Report Repudiates Remediation
Mend’s research, sampling 1,000 North American companies, found that only 13% of vulnerabilities seen were remediated, compared with 40% remediated by those using modern application security best practices.
Open-source code is in 70% to 90% of applications today. The report noted that more companies find themselves vulnerable to attacks as threat actors take advantage of the remediation gap.
Malicious package attacks are also on the rise, according to the Mend report. Data from the company’s security products shows a steady quarterly increase jumping 79% from Q2 to Q3 last year. More packages today contain telemetry, which enables data collection, and some are now built into a supply chain, such as when valid content has a dependency containing malicious code.
“As security debt continues to rise, it is crucial to find a way to prioritize the vulnerabilities that pose the highest risk to avoid falling victim to an attack,” said Jeffrey Martin, vice president of product management at Mend.
He added that remediation tools to assess and prioritize the vulnerabilities that can most heavily impact systems are an important element in managing security debt.
“Organizations should not just pay attention to severity details, though. To ensure effective prioritization and remediation, they need to also look at the exploitation context of flaws on their own and in conjunction with others.”

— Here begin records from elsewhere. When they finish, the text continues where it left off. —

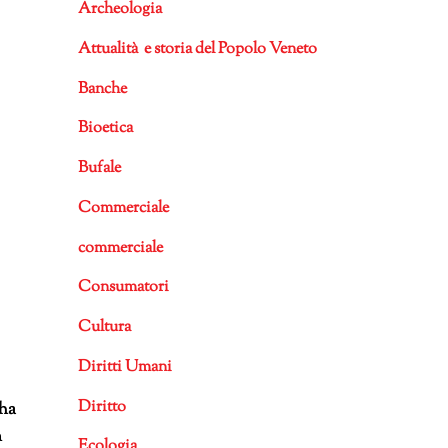
Archeologia
Attualità e storia del Popolo Veneto
Banche
Bioetica
Bufale
Commerciale
commerciale
Consumatori
Cultura
Diritti Umani
Diritto
 ha
n
Ecologia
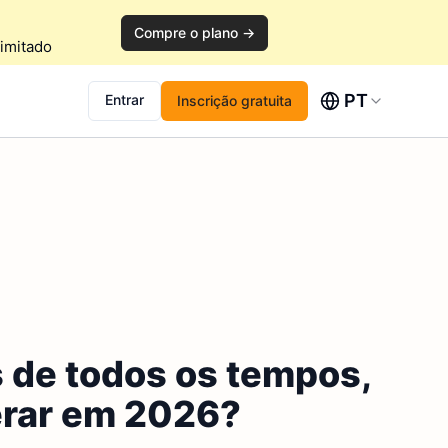
Compre o plano →
imitado
PT
Entrar
Inscrição gratuita
de todos os tempos,
erar em 2026?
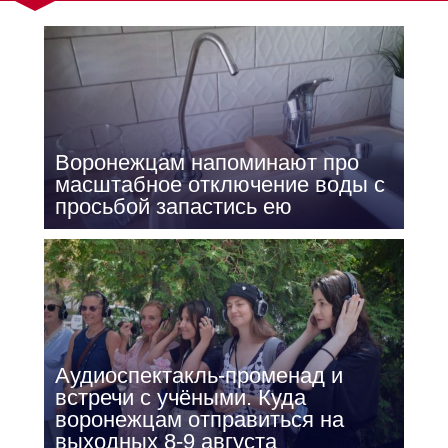
Воронежцам напоминают про
масштабное отключение воды с
просьбой запастись ею
Аудиоспектакль-променад и
встречи с учёными. Куда
воронежцам отправиться на
выходных 8-9 августа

Seemingly Unwinnable Challenge
The bottom line is that teams are overwhelmed with too many vulnerabilities classified as critical. Teams lack a way to prioritize them correctly, offered Mark Lambert, vice president of products at security provider firm ArmorCode.
Organizations should address this issue by understanding the context of the vulnerability and prioritizing appropriately, he offered. For instance, is the vulnerability associated with an internet-facing or business-critical application?

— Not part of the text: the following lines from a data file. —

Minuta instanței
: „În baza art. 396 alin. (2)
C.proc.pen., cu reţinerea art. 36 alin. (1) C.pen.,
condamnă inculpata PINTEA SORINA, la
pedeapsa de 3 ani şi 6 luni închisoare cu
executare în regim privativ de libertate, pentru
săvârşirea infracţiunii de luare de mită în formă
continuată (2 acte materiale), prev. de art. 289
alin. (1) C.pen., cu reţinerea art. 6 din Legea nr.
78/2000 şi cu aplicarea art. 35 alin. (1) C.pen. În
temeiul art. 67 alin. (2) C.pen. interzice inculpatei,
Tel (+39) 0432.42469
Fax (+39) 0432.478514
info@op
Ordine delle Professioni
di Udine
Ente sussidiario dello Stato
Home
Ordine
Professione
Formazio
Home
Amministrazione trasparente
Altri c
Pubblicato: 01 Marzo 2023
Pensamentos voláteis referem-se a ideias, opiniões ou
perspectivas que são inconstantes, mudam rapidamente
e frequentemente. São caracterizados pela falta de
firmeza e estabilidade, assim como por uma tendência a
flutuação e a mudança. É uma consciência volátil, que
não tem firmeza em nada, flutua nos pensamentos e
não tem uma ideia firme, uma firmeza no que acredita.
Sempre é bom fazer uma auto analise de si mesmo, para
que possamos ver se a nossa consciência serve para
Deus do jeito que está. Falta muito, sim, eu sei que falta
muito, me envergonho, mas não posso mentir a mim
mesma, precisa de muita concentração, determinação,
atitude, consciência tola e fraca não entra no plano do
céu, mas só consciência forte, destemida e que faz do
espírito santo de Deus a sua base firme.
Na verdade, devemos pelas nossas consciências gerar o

Other factors that increase or decrease the priority for remediating include if it is a known exploit for the CVE documented in the CISA KEV catalog or is the subject of active hacker chatter around a vulnerability or trending status on social media.
“Threat actors are highly automated, being able to run thousands of scenarios against a target in just a few minutes. The risk is that a truly critical vulnerability slips through the cracks and gets exploited by an organized and efficient threat actor,” Lambert told LinuxInsider.
Slow Reaction Impacts Cybersecurity Success
Open source vulnerabilities take teams time to resolve for a few reasons, added Travis Smith, vice president for the threat research unit at Qualys. The dwell time is between when organizations can patch and when a vulnerability is weaponized.
“During this window, threat actors can take advantage of these vulnerabilities. Those vulnerabilities exposed to the internet directly are most at risk, but so are others which are often taken advantage of for phishing,” Smith told LinuxInsider.
Often, no path to automated remediation exists. This is a critical driver in bringing down the mean time to remediation and patch rate for vulnerabilities.
These types of vulnerabilities are often embedded within other software programs. Smith explained that these are more complex to discover than other vulnerabilities in programs like Windows or Chrome.
Two steps address this issue, Smith offered. One, know where vulnerabilities are in your organization with a vulnerability product. Two, have effective communication between the vulnerability team and operations team to ensure patches can be rolled out in a timely manner, especially for those vulnerabilities which introduce the most risk to an organization.